Please return the lines between the one containing "Around what value" and the one containing "37.6 to 41.0: 3", inclusive, with no changes.

[Chart interpretation exercises]
········
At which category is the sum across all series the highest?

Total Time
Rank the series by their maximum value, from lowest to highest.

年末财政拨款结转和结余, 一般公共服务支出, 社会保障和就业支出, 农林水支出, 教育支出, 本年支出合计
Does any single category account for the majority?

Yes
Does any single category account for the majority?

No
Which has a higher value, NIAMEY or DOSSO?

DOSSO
········
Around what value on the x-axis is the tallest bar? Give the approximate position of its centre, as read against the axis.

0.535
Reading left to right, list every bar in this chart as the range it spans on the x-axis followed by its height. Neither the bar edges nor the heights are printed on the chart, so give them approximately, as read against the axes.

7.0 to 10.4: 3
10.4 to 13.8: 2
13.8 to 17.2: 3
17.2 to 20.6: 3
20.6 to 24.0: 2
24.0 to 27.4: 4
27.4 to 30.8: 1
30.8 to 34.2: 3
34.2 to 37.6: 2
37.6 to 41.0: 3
········
### ANSWER
Around what value on the x-axis is the tallest bar? Give the approximate position of its centre, as read against the axis.

0.535
Reading left to right, list every bar in this chart as the range it spans on the x-axis followed by its height. Neither the bar edges nor the heights are printed on the chart, so give them approximately, as read against the axes.

7.0 to 10.4: 3
10.4 to 13.8: 2
13.8 to 17.2: 3
17.2 to 20.6: 3
20.6 to 24.0: 2
24.0 to 27.4: 4
27.4 to 30.8: 1
30.8 to 34.2: 3
34.2 to 37.6: 2
37.6 to 41.0: 3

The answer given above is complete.